Official records from the period state that Liu Yuan was a direct descendant of the chanyu Luandi clan who traced his lineage all the way back to Modu Chanyu, while at the same time presenting himself as a restorer of the Han dynasty by citing his Xiongnu ancestors' marriages to Han princesses through Heqin. Yet, the same records also contain multiple excerpts referring to Liu Yuan and his followers as "Chuge". Modern Chinese historians such as Tang Changru believe that Liu Yuan was actually a member of the Chuge who forged his lineage to the chanyus for imperial legitimacy, while a minority view held by Zhou Weizhou believe that Chuge had become a blanket term for sinicized Xiongnu at the time. Chen Yong, who supports Tang's view, suggests that the Chuge under Liu Yuan's father, Liu Bao had annexed the Five Divisions during the Jiaping era (249–254 CE) and took over as their ruling elite before being forced into submission by the Cao Wei and Western Jin courts.

The Han drove the Jin court out of northern China in 318 CE, but the state was soon split into two between Liu Yuan's distant cousin, Liu Yao and the Jie warlord, Shi Le. Liu Yao retreated to the Guanzhong Basin in northwestern China and renamed his state to (Former) Zhao, while Shi Le broke away and established his own state of (Later) Zhao. The Former Zhao was destroyed in 329 CE, during which the imperial Liu clan were slaughtered and around 5,000 Chuge people of the Five Divisions were buried alive by the Later Zhao general, Shi Hu.

==== Later history ====
The Chuge and Xiutu continued to appear throughout the Sixteen Kingdoms and the subsequent Northern and Southern dynasties period. A prominent figure from the Xiutu was Wang Zhuo, a military general from Longxi Commandery who served under five different regimes. The epitaph of his great-grandson, Wang Zhenbao (王真保) states that Wang Zhuo's descendants served as officials for the Former Qin, Western Qin and Northern Wei dynasties. Under the Northern Wei, the non-Xianbei tribal groups were treated poorly and discriminated against by the ruling Xianbei class. In response, the Chuge and Xiutu of northwestern China allied with the Di, Qiang and Lushuihu in launching numerous revolts against the Wei, such as in 452 and 506 CE.

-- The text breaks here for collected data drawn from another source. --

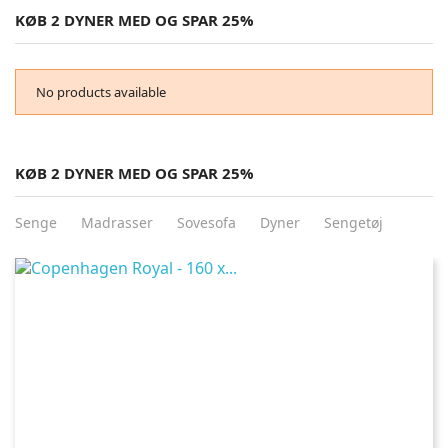
KØB 2 DYNER MED OG SPAR 25%
No products available
KØB 2 DYNER MED OG SPAR 25%
Senge
Madrasser
Sovesofa
Dyner
Sengetøj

The last mentions of the Chuge and Xiutu in official Chinese records were in the 6th century CE. Long before that, their people were already exhibiting signs of deep sinicization, evidenced by their Chinese surnames such as Liu, Jin, Wang, Bi, Zhang, Li, Guo, Dong, Cheng and Huang. They also intermarried with the various other minority ethnic groups that they cohabited with, an example being the Chuge in northern Shaanxi and northern Shanxi, who intermixed and eventually formed part of the Jihu people. It is presumed that the Chuge and Xiutu eventually disappeared from history as they were assimilated into the rest of Chinese society.